Un autre danger provient de la concentration de dioxyde de carbone dans l’atmosphère. Ce gaz nuisible au climat est très facilement soluble à l’eau et y forme de l’acide carbonique. L’augmentation de ce gaz dans l’air entraîne donc une acidité croissante de l’eau. Conséquence: une offre diminuée en ions de carbonate, nécessaires à beaucoup d’organismes marins pour la formation de leur squelette de calcaire. Pour les coraux, des rapports ont fait état des impacts néfastes probables de l’acidification de l’eau. Mais de nombreuses autres espèces sont également concernées, dans toutes les couches d’eau: quelques types d’algues, certains crabes, coquillages, escargots et oursins. L’eau acide affecte le développement de la structure de calcaire qui supporte leur organisme. En outre, l’acidité agit sur les tissus et les fluides corporels des animaux marins, entravant notamment la capacité du sang à transporter l’oxygène.

Bruce Robison, collègue chercheur de Ken Smith, met en garde contre la destruction massive de la vie marine qui pourrait se produire – et se produit peut-être déjà – en eaux profondes, sans que les scientifiques ne s’en aperçoivent. «Les grands fonds renferment probablement plus d’animaux que l’ensemble des autres habitats de la planète – mais nous ne savons même pas combien vivent à tel ou tel endroit.

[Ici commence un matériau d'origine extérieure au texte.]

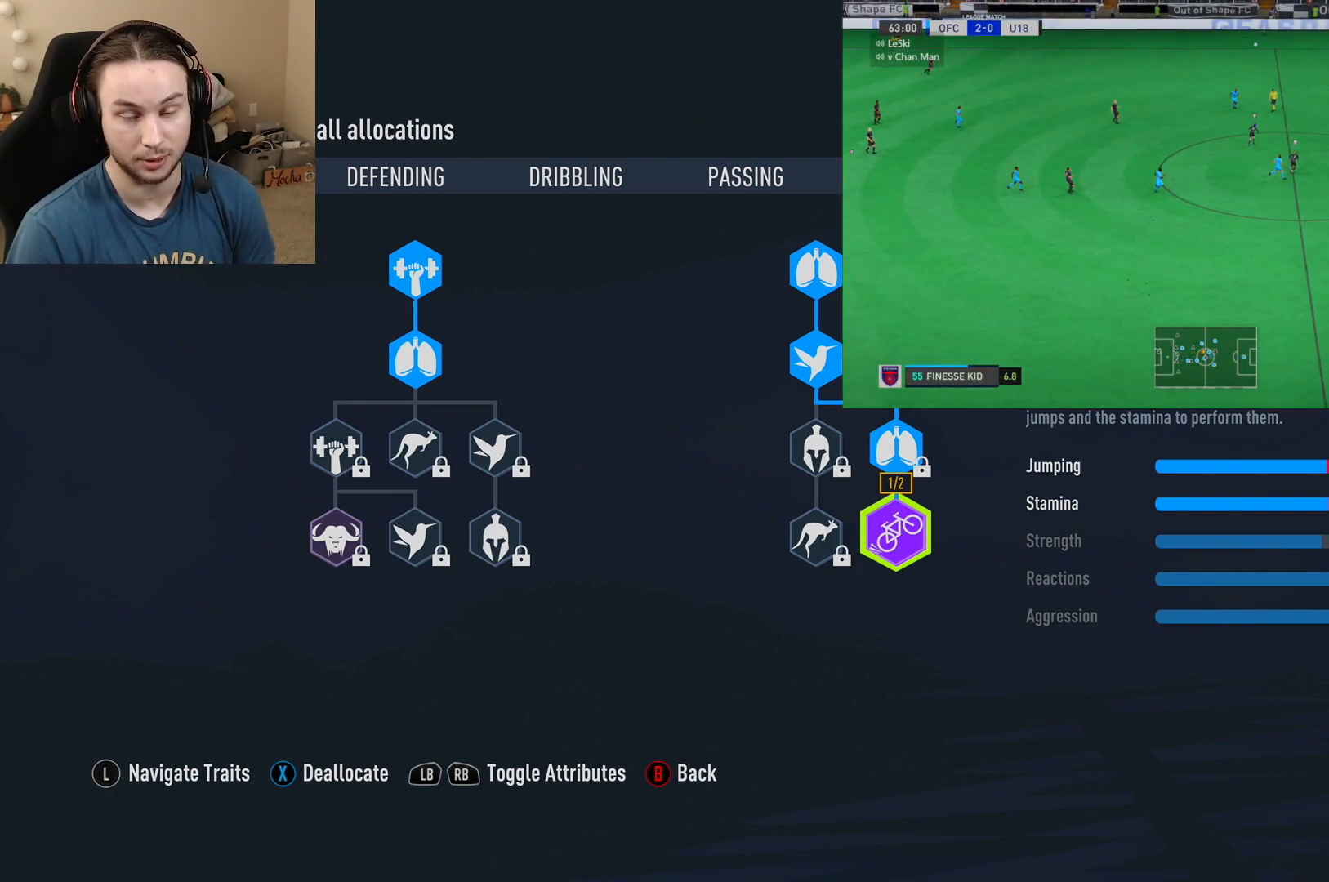
{"buttons": ["L2"], "left_stick": "up-right", "right_stick": "center", "events": [[417, "left_stick", "up-right"], [451, "L2", "down"]]}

C’est pourquoi nous ne pouvons ni identifier les changements, ni savoir s’ils découlent de phénomènes naturels ou d’interventions humaines.» Si les proportions relatives des espèces se modifient, les conséquences pourraient être lourdes pour les autres espèces, la pêche et même le climat – par exemple si les grands fonds venaient à perdre leur fonction de puits de carbone.

Depuis des millions d’années, les eaux profondes ont été un habitat plutôt stable. Bruce Robison insiste donc sur l’urgence de la recherche sur la vie marine des grands fonds. Car les espèces pourraient réagir très fortement à des variations inhabituelles et rapides. Même si l’on ne dispose pas encore de constats scientifiques de grande ampleur, il s’agit de commencer dès maintenant à créer des réserves marines, afin de protéger ces quelques zones des impacts négatifs de la pêche et de l’extraction de matières premières. «C’est une affaire de bon sens. Les océans sont à l’origine d’une bonne partie de notre nourriture. Il faut donc les protéger, ce qui implique aussi de protéger la biodiversité des grands fonds.»

Inke Suhr est biologiste marine et collaboratrice du magazine de Greenpeace Allemagne.